Work task: Produce a faithful copy of every record below, without the pictures.

[Camera metadata records]
┌──

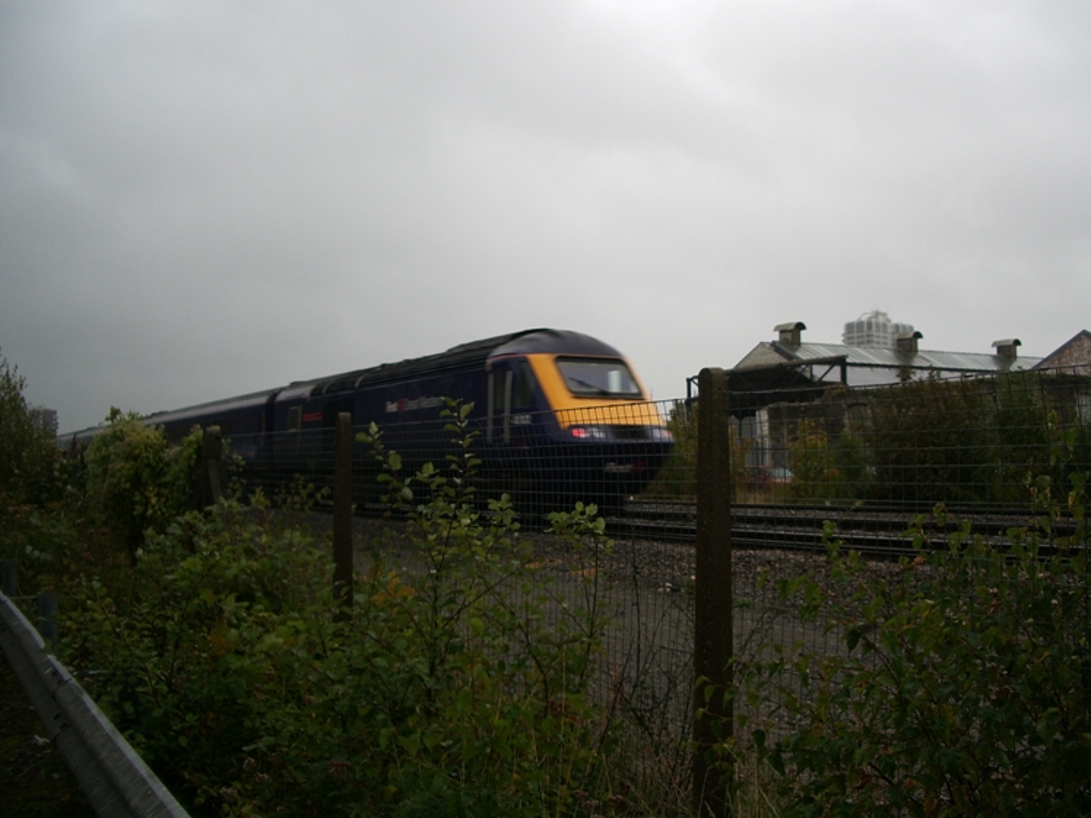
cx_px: 555
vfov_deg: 39.6
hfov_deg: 51.4
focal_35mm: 36
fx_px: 1134
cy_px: 403
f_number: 2.6
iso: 50
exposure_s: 1/60
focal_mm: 5.8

└──

Exercise solution:
cx_px: 555
vfov_deg: 39.6
hfov_deg: 51.4
focal_35mm: 36
fx_px: 1134
cy_px: 403
f_number: 2.6
iso: 50
exposure_s: 1/60
focal_mm: 5.8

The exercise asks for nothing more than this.